Mittlerweile ist das Gutachten des Wissenschaftlichen Dienstes einsehbar (siehe hier). Seit wann es dort für alle zugänglich ist, ist unklar. Die Welt schrieb in ihrem heutigen Artikel: „Wenige Tage vor der Bundestagswahl sorgt ein Gutachten zur Flüchtlingskrise für Aufregung … Das Gutachten liegt der Welt vor.“ Die Welt erweckte damit zumindest den Eindruck eines neuen, bisher nicht veröffentlichten Dokuments.

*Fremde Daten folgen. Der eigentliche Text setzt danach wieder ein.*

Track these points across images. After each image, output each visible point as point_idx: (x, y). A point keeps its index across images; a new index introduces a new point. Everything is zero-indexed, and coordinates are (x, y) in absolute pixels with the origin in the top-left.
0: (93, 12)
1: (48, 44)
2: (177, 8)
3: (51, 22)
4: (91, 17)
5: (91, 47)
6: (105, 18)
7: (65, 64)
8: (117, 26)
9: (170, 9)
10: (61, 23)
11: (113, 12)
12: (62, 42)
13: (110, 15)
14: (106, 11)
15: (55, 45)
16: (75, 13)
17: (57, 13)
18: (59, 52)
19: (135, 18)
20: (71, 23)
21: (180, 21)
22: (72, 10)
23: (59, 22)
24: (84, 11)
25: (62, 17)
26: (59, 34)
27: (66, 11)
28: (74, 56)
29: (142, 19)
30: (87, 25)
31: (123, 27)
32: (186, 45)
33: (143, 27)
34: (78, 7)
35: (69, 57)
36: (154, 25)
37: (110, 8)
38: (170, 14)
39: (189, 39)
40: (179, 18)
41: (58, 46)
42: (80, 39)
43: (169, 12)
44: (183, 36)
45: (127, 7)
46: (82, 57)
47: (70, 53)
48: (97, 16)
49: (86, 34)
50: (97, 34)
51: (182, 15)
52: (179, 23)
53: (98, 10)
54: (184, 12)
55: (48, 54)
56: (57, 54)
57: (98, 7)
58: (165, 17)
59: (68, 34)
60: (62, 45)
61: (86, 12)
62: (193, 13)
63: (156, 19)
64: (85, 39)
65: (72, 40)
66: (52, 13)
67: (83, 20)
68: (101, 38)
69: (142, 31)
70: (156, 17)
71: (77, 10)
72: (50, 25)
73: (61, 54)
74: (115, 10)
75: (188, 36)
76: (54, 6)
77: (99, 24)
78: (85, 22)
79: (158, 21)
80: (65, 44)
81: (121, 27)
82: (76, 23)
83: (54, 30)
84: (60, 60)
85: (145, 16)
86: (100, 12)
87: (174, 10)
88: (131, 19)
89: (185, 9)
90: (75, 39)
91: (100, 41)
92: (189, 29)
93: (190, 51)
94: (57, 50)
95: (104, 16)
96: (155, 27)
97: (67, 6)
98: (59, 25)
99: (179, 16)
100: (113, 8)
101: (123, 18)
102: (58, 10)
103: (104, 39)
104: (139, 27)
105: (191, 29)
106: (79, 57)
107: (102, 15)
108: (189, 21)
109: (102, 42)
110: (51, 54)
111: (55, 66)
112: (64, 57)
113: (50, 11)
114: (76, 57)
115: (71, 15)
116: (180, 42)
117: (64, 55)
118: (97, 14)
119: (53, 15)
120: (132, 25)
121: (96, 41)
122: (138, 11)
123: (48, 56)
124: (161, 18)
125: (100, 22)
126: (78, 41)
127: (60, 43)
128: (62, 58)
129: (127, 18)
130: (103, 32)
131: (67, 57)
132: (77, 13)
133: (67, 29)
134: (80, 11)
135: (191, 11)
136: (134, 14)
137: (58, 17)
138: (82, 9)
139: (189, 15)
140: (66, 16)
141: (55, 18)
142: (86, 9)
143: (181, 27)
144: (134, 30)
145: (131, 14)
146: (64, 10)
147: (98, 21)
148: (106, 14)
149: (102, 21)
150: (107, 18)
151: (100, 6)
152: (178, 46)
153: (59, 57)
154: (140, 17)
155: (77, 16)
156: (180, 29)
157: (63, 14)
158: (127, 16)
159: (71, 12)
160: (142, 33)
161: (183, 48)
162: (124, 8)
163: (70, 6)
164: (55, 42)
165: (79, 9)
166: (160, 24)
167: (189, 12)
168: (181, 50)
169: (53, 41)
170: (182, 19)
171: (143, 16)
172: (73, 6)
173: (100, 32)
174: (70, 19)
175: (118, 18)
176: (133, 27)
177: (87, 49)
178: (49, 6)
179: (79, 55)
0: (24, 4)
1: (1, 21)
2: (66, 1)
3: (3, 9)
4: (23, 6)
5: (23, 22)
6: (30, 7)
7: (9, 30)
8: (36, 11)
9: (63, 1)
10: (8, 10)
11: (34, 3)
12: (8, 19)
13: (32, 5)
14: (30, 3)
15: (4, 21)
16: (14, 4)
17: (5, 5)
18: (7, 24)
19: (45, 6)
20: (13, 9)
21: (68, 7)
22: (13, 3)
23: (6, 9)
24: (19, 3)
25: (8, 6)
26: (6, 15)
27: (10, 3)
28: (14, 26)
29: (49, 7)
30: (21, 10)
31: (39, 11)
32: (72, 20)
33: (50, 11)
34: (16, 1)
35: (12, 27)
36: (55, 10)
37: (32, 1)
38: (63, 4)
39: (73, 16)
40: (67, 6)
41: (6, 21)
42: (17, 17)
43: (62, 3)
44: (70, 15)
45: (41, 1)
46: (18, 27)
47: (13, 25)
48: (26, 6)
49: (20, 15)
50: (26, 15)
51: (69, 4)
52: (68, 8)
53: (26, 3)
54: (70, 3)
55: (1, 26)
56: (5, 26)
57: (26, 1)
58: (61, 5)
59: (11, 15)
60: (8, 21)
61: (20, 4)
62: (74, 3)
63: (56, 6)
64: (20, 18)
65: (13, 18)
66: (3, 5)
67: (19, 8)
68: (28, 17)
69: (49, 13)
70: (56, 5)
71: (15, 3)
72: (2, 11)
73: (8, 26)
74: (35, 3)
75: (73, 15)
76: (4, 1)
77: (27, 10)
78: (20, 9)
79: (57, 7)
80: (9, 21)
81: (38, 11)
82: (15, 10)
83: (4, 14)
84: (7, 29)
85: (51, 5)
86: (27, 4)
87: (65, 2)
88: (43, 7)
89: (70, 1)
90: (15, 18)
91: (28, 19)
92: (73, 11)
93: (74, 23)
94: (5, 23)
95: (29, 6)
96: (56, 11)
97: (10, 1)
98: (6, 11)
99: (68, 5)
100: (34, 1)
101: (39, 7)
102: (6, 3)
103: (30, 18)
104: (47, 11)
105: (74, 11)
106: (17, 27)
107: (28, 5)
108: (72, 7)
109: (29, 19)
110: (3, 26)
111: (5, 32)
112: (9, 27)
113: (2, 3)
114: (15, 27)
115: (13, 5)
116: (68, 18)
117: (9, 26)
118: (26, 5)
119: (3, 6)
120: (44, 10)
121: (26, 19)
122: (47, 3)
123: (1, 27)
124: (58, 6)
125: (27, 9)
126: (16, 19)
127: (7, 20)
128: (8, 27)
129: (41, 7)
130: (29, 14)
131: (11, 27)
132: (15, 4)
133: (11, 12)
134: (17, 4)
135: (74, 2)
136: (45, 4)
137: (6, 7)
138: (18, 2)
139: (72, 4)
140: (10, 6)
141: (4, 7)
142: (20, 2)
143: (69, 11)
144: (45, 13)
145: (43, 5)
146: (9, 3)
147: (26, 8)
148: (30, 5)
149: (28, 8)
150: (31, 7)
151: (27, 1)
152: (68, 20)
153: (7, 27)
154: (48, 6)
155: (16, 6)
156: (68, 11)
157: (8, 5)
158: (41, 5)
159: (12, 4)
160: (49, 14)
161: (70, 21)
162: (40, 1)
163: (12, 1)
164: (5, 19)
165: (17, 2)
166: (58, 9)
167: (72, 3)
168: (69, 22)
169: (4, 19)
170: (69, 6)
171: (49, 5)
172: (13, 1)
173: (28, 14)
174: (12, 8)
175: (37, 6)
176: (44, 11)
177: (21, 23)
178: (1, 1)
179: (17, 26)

Auch andere Medien wie der Spiegel berichten über das Gutachten nur unter Hinweis auf den Welt-Artikel (siehe zum Beispiel der Spiegel hier), nicht aber unter Bezugnahme auf die Primärquelle, also das Gutachten selbst.

Möglicherweise ist das Gutachten aber keine solche Neuigkeit. Auf der Internetseite des  Wissenschaftlichen Dienstes ist das Gutachten als pdf-Dokument mit dem Veröffentlichungsdatum 24.05.2017 online gestellt. Dieses Datum ist allerdings auch fraglich, denn laut den Eigenschaften des pdf-Dokuments wurde es erst am 30.05.2017 erstellt. Insofern stellt sich die Frage, ob das Gutachten schon seit längerem in den Tiefen des Internets vorhanden ist und die Welt es als erste daraus hervorgeholt hat (das sollte dann allen Journalisten zu denken geben) oder ob der Bundestag es erst heute veröffentlicht hat, aber unter dem Datum 24.05.2017.

Nachtrag 2
Laut Auskunft des Wissenschaftlichen Dienstes des Bundestags ist das Gutachten Ende Juli 2017 (das genaue Datum wurde nicht mitgeteilt) im Internet veröffentlicht worden. Unklar bleibt, warum dies rückwirkend unter dem Veröffentlichungsdatum 24.05.2017 erfolgte. Denn selbst wer sich regelmäßig über die aktuellen Dokumente des Wiss. Dienstes informierte, konnte somit nicht auf das Gutachten aufmerksam werden.
Die WELT-Redaktion antwortete nicht auf die Anfrage, ob ihr bekannt gewesen ist, dass das Gutachten bereits veröffentlicht war.